→ WHAT NEEDS TO BE DONE
Give the records again word for word. Leave every picture out.

(Dataset entries)

^^^^^^^^

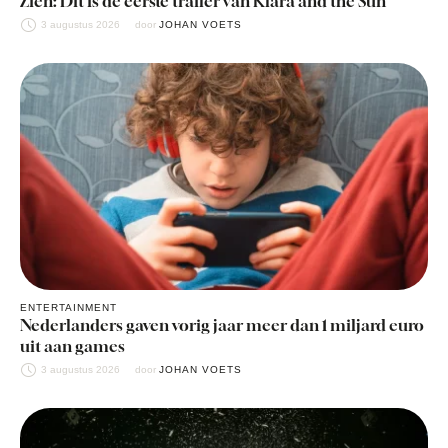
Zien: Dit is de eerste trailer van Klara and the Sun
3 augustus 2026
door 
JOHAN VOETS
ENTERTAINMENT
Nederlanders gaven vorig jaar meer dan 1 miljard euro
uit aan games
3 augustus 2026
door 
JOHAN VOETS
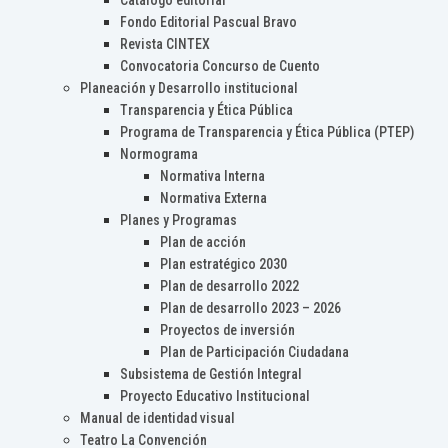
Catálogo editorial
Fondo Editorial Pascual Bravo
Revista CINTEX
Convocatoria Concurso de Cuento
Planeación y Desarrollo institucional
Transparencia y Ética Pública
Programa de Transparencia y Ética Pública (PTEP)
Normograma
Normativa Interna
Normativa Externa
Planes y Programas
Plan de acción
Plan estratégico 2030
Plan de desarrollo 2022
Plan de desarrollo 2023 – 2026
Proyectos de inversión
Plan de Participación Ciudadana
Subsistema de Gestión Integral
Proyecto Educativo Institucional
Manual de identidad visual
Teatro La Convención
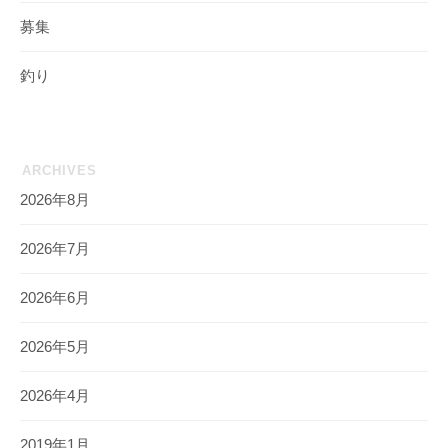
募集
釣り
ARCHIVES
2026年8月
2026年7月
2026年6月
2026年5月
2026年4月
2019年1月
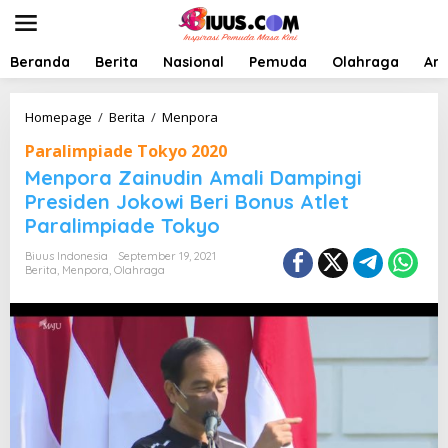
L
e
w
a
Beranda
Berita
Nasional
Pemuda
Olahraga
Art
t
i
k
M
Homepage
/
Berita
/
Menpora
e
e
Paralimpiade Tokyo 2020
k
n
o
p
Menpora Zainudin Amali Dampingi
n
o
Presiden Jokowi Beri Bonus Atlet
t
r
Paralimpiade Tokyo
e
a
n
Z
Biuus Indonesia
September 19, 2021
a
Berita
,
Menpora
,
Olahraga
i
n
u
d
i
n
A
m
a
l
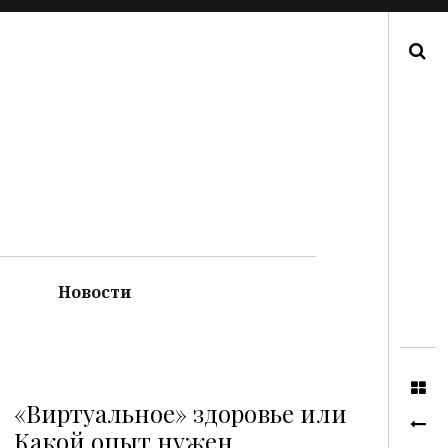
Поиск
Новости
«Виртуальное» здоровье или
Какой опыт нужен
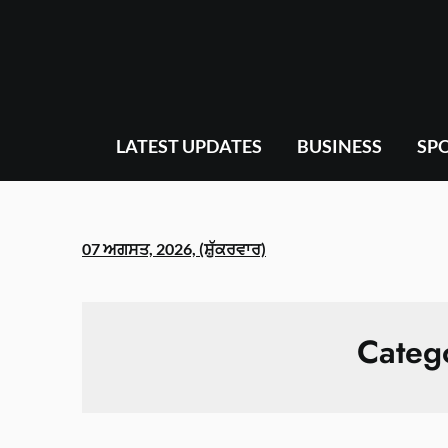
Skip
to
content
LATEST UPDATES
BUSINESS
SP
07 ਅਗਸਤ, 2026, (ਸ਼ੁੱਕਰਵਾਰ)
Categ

^^^^^^^^

→ SOLUTION
Zien: Dit is de eerste trailer van Klara and the Sun
3 augustus 2026
door 
JOHAN VOETS
ENTERTAINMENT
Nederlanders gaven vorig jaar meer dan 1 miljard euro
uit aan games
3 augustus 2026
door 
JOHAN VOETS
Catálogo editorial
Fondo Editorial Pascual Bravo
Revista CINTEX
Convocatoria Concurso de Cuento
Planeación y Desarrollo institucional
Transparencia y Ética Pública
Programa de Transparencia y Ética Pública (PTEP)
Normograma
Normativa Interna
Normativa Externa
Planes y Programas
Plan de acción
Plan estratégico 2030
Plan de desarrollo 2022
Plan de desarrollo 2023 – 2026
Proyectos de inversión
Plan de Participación Ciudadana
Subsistema de Gestión Integral
Proyecto Educativo Institucional
Manual de identidad visual
Teatro La Convención
募集
釣り
ARCHIVES
2026年8月
2026年7月
2026年6月
2026年5月
2026年4月
2019年1月
L
e
w
a
Beranda
Berita
Nasional
Pemuda
Olahraga
Art
t
i
k
M
Homepage
/
Berita
/
Menpora
e
e
Paralimpiade Tokyo 2020
k
n
o
p
Menpora Zainudin Amali Dampingi
n
o
Presiden Jokowi Beri Bonus Atlet
t
r
Paralimpiade Tokyo
e
a
n
Z
Biuus Indonesia
September 19, 2021
a
Berita
,
Menpora
,
Olahraga
i
n
u
d
i
n
A
m
a
l
Поиск
Новости
«Виртуальное» здоровье или
Какой опыт нужен
Skip
to
content
LATEST UPDATES
BUSINESS
SP
07 ਅਗਸਤ, 2026, (ਸ਼ੁੱਕਰਵਾਰ)
Categ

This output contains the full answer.